CALLER: Thank you. Thank you for taking the call.
RUSH: You bet.
CALLER: I am a real doctor, not a fake one (chuckles) and I’ve been watching this very closely, trying to understand the public option and everything. My analysis has been basically what the writers in Bloomberg wrote, but today when I heard that Henry Waxman basically requested records for over 50 insurance companies, it just struck me. If this is all about competition and increasing competition, how in the world can they get proprietary knowledge from their competitors?
RUSH: Well, that’s an excellent point. It really is, although I don’t think that’s what Waxman is doing because I don’t think he cares. He knows they can’t compete with him.
RUSH: But it’s still an excellent point. Here you have the federal government — and a lot of people are more frightened of their government today than they have ever been — and here Henry Waxman is sending out letters to these insurance companies demanding every bit of information about how they run their business, how the executives are compensated. I want to see in the Constitution where they have that right. The insurance companies are under indictment only because the Democrat Party has made the insurance industry its latest demon, its latest villain. But I don’t know that any federal regulatory agency is investigating the insurance industry as a whole for unfair practices and so forth. So here you have this little power hungry guy sending out these threatening letters. This is all about scaring these people. This is about getting them to go along with the plan.
This is about forcing them by virtue of fear and intimidation. This is the way they did it in Russia, the Soviet Union. This is the way of the world in most places: harassment, intimidation, extortion. But your point is doubly powerful.

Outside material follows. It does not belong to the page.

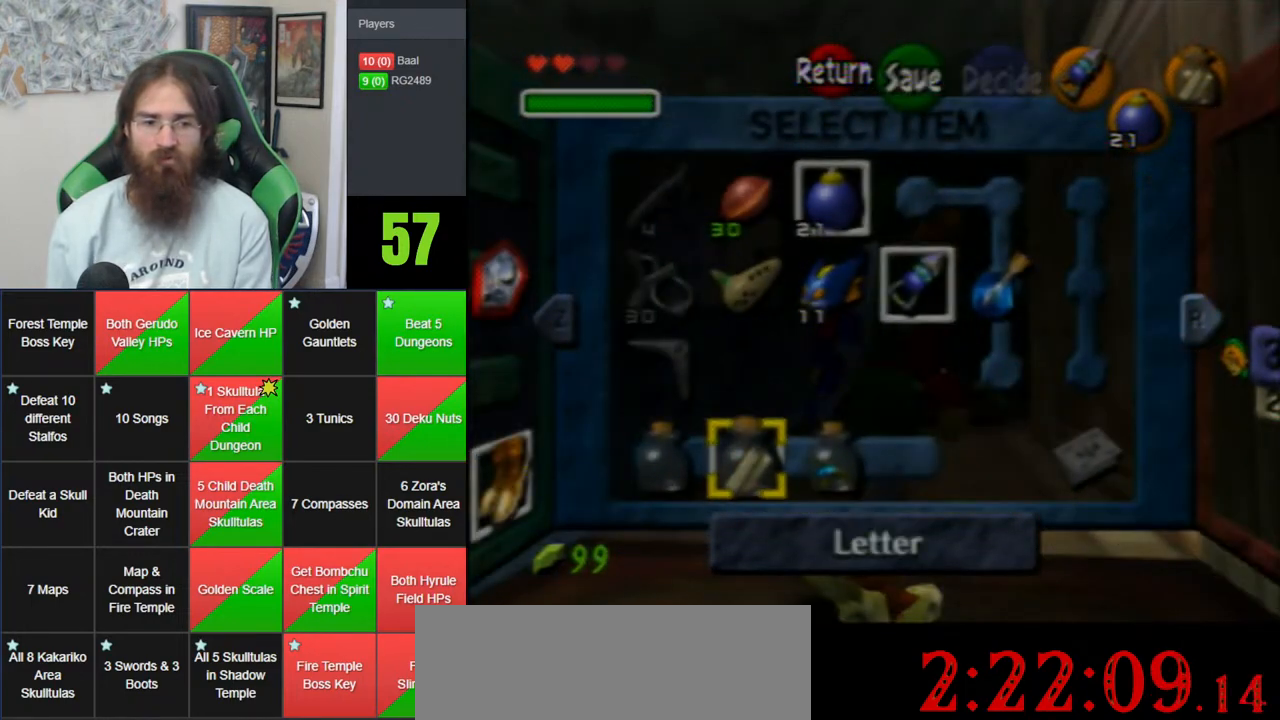
{"dt_ms": 500, "buttons": [], "left_stick": "center", "events": []}
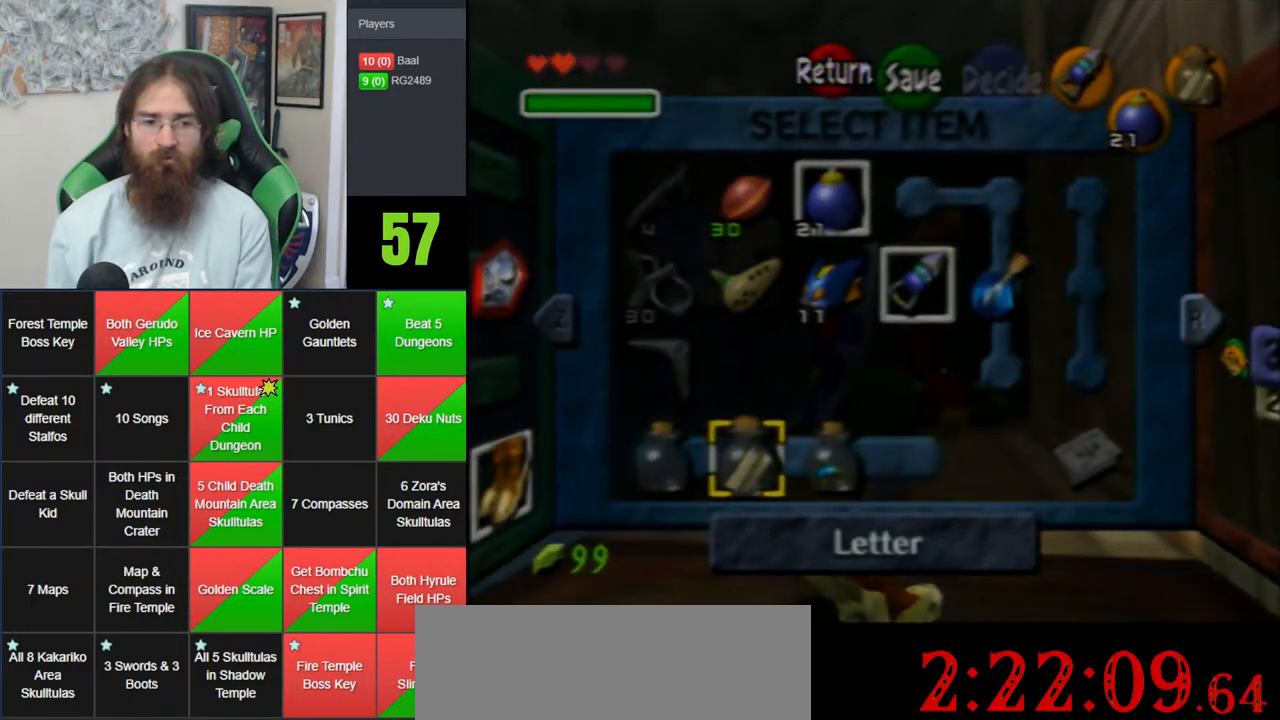
{"dt_ms": 500, "buttons": [], "left_stick": "center", "events": []}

If they really do mean this business about ‘we just want to provide a public option because we want more competition,’ then they’ve got no business being able to see all the proprietary information of their competitors. So no matter how you look at this, it stinks. Once again: Get out of the way, let ’em do this. They’re showing themselves finally for who and what they are, and they’re paying the price for it, big time, and they don’t care. It doesn’t matter, as long as they get as much as they can ramrod through before 2010 in those elections. They’re governing against the will of the people. They have chosen not only to demonize the American insurance industry, they are now demonizing over half the American people. This is who they are.
This is Tom from Colorado. Nice to have out program, sir. Hello.

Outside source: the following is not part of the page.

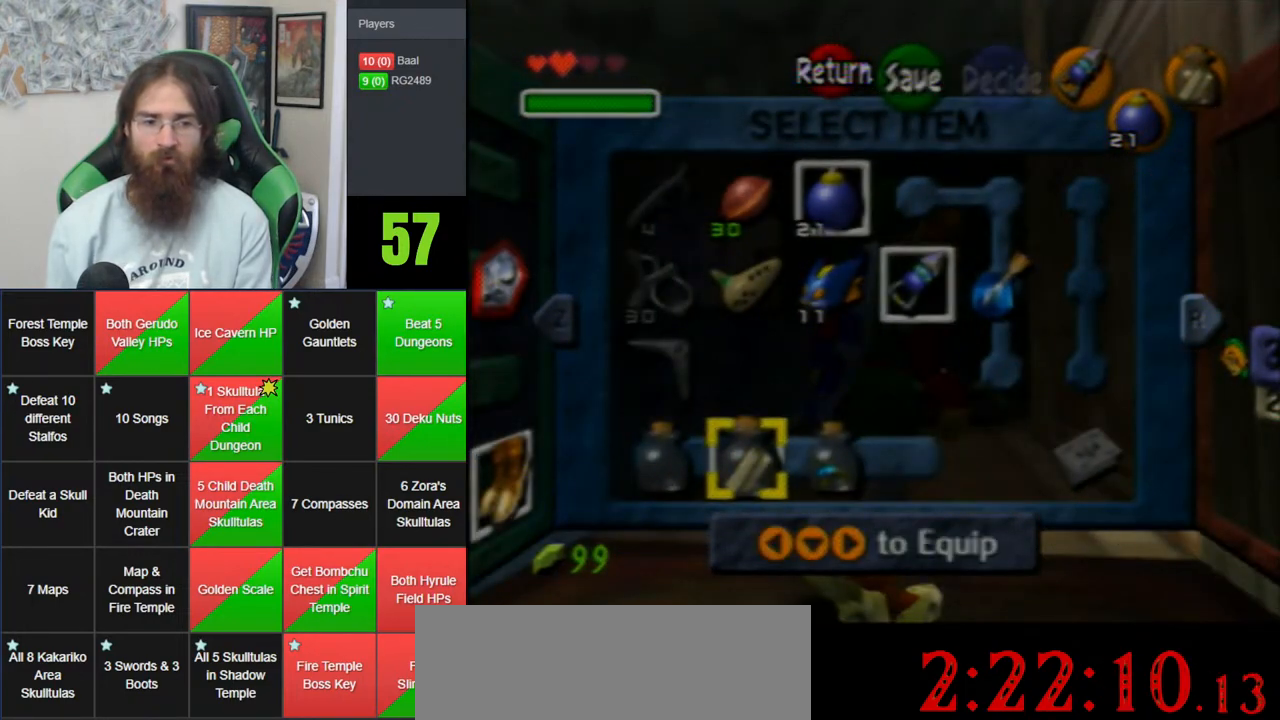
{"dt_ms": 500, "buttons": [], "left_stick": "center", "events": []}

CALLER: Hi, Rush. How you doing?
RUSH: Very well, thank you.
CALLER: I thank you so much for getting the information out there that most people don’t find in the mainstream media. I appreciate you so much. You know, one thing that just terrified me, when Obama says, ‘You get to keep your doctor,’ and I run a medical practice here in Colorado; what I hear him say is, ‘I will take the public option. I will basically have my doctors take that insurance or we’re gonna take our medical license away,’ which just terrifies me. I don’t take Medicaid because we can’t afford to. We can’t see too many patients. I don’t know if you’re aware of this, but on average, the private health care insurances pay 26% more than what Medicare does, and Medicaid —
RUSH: You mean the reimbursements?
CALLER: Reimbursements. The reimbursements to the doctors —
RUSH: So the private insurance companies reimburse you 26% higher than Medicaid does?

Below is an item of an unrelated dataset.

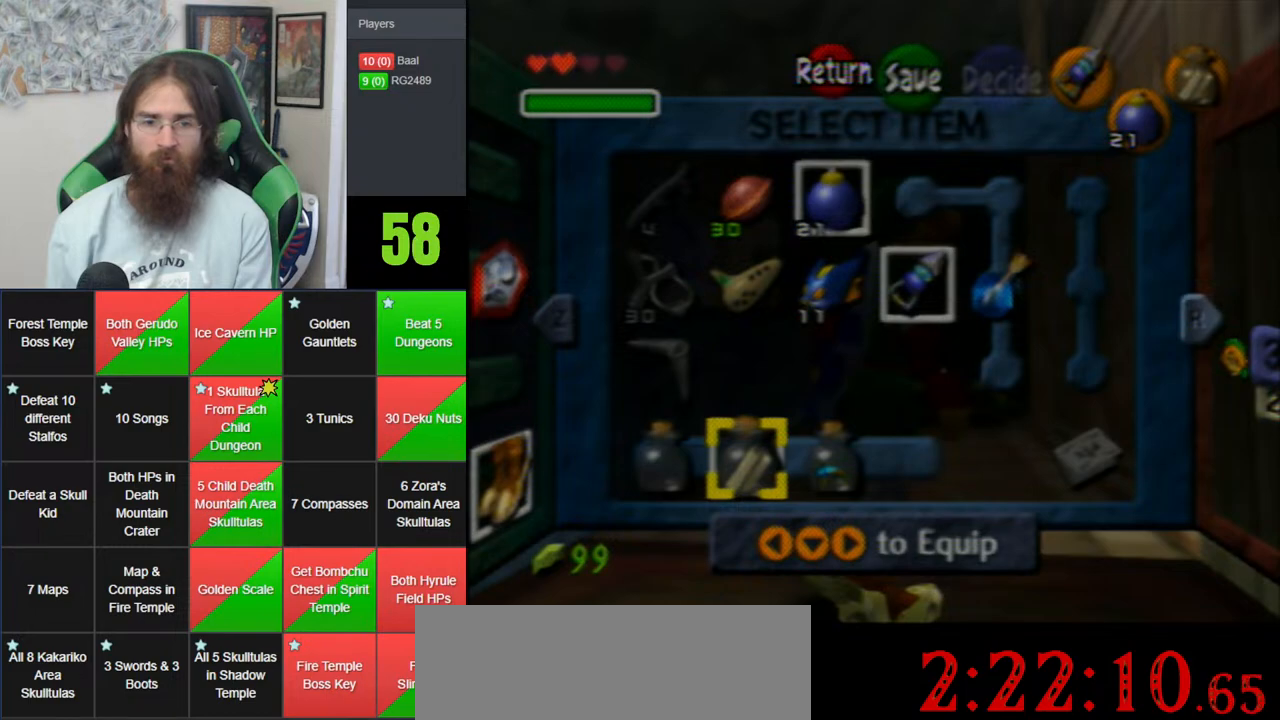
{"dt_ms": 500, "buttons": [], "left_stick": "center", "events": []}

CALLER: Yes, they do. It varies as far as per city, per state in your region.
RUSH: Well, don’t forget something. Obama has demonized the doctors, too.
RUSH: Remember, you guys take out body organs that are not necessary to be taken out. You do it to line your pockets. You chop off diabetics’ feet for 30, 40,000 bucks. This guy has demonized doctors. If you look at what he’s doing, he really wants people to end up hating the doctor, hate the HMO, hate the insurance company; love the government.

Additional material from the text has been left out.